O silêncio de repente tomava conta de tudo. Um silêncio forçado, preso na garganta, lhe tirando o ar. No fundo ainda se ouvia os carros passando na rua, a televisão da sala e a respiração pesada. Aquela sensação que ia e voltava de tempos em tempos e que sempre passava a idéia de ser a última vez.
Andava em círculos, mas somente na sua cabeça, por fora os músculos pareciam imóveis, rijos.

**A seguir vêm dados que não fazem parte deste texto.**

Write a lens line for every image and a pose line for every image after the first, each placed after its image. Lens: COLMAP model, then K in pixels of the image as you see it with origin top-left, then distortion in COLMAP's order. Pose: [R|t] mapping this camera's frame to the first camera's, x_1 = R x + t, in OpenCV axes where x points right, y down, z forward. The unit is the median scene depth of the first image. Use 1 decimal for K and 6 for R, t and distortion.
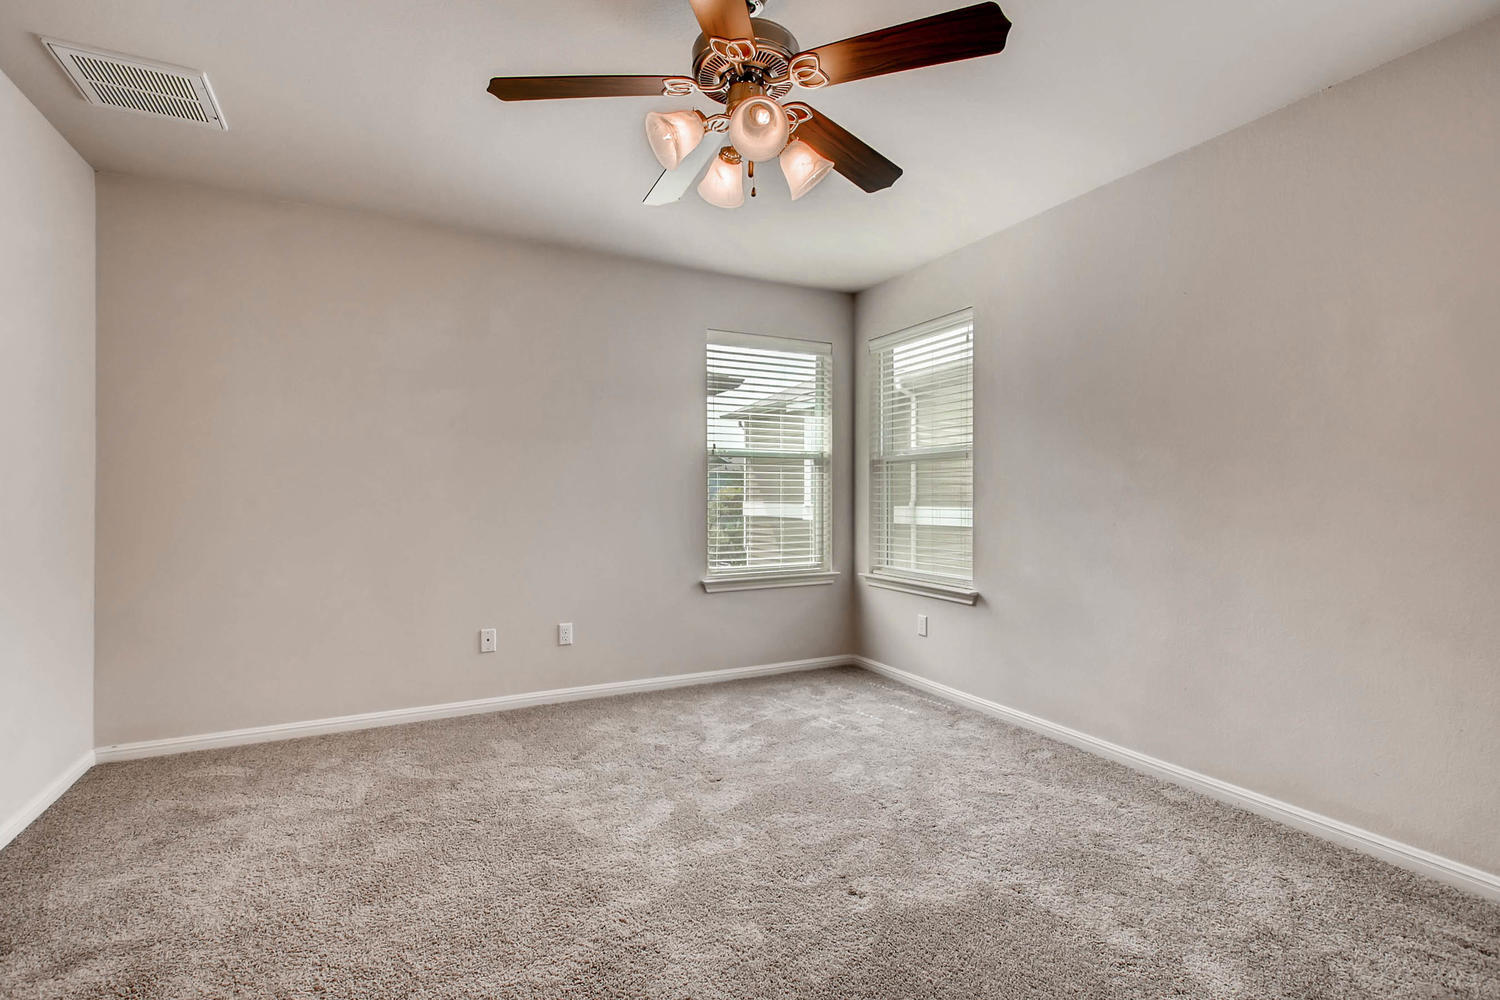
lens RADIAL K [[690.2, 0, 743.4], [0, 690.2, 503.3], [0, 0, 1]] dist [-0.000266, -0.000206]
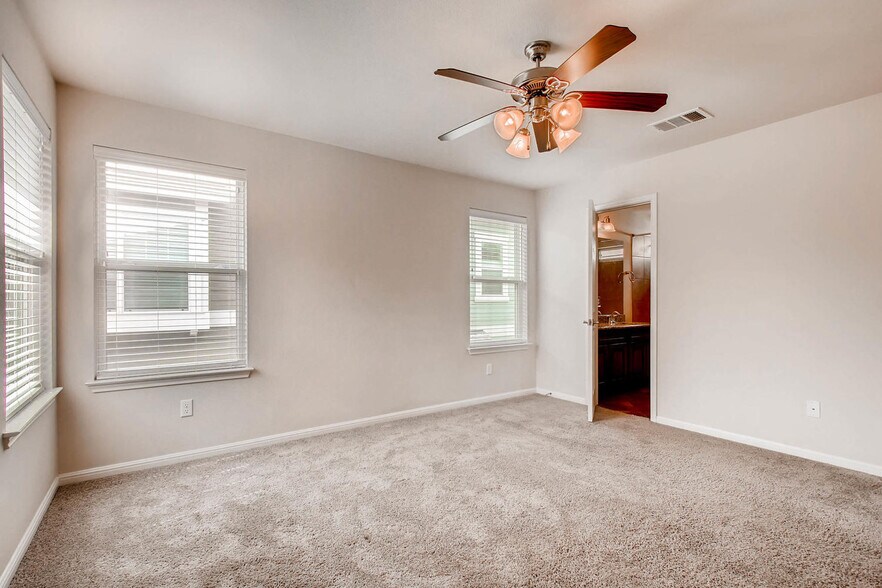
lens RADIAL K [[405.8, 0, 436.8], [0, 405.8, 292.6], [0, 0, 1]] dist [-0.000266, -0.000206]
pose [[-0.125742, 0.008749, 0.992024, -0.557532], [0.017043, 0.999833, -0.006657, -0.014882], [-0.991917, 0.016070, -0.125870, 0.712058]]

E era como se não estivesse ali no chão, no canto mais distante da porta do quarto. Queria mesmo era levantar, gritar, correr pra longe de tudo... de si mesmo. Mas permanecia. Como se o frio da parede já tivesse tomado conta de seus pulmões e lhe impedisse os movimentos. Se sentia vivendo aos tropeços.
As horas passavam rápido, ou talvez nem passassem. Não sabia, não fazia a menor idéia de quanto tempo tinha passado nem sequer que horas eram. Isso não importava, não de uma maneira urgente como todo o resto.
Olhava ao redor do quarto e evitava a todo tempo fitar suas próprias mãos, será que aguentaria? Não sabia, evitava. Assim como todo o resto, evitava sentir, ouvir, falar... mas não podia evitar pensar.
Pensava em tudo que foi dito e também no que não foi, no que queria dizer e no que não devia ter dito.
Haviam tantas coisas a serem ditas. Em sua cabeça ensaiava diversos dialogos. Longos, curtos, educados... as vezes se permitia até a imaginá-los positivos.Imaginava cenários, reencontros... imaginava tanta coisa que chegou até a pensar se isso tudo não tinha sido fruto da sua imaginação. Será? Será que... não, não seria capaz.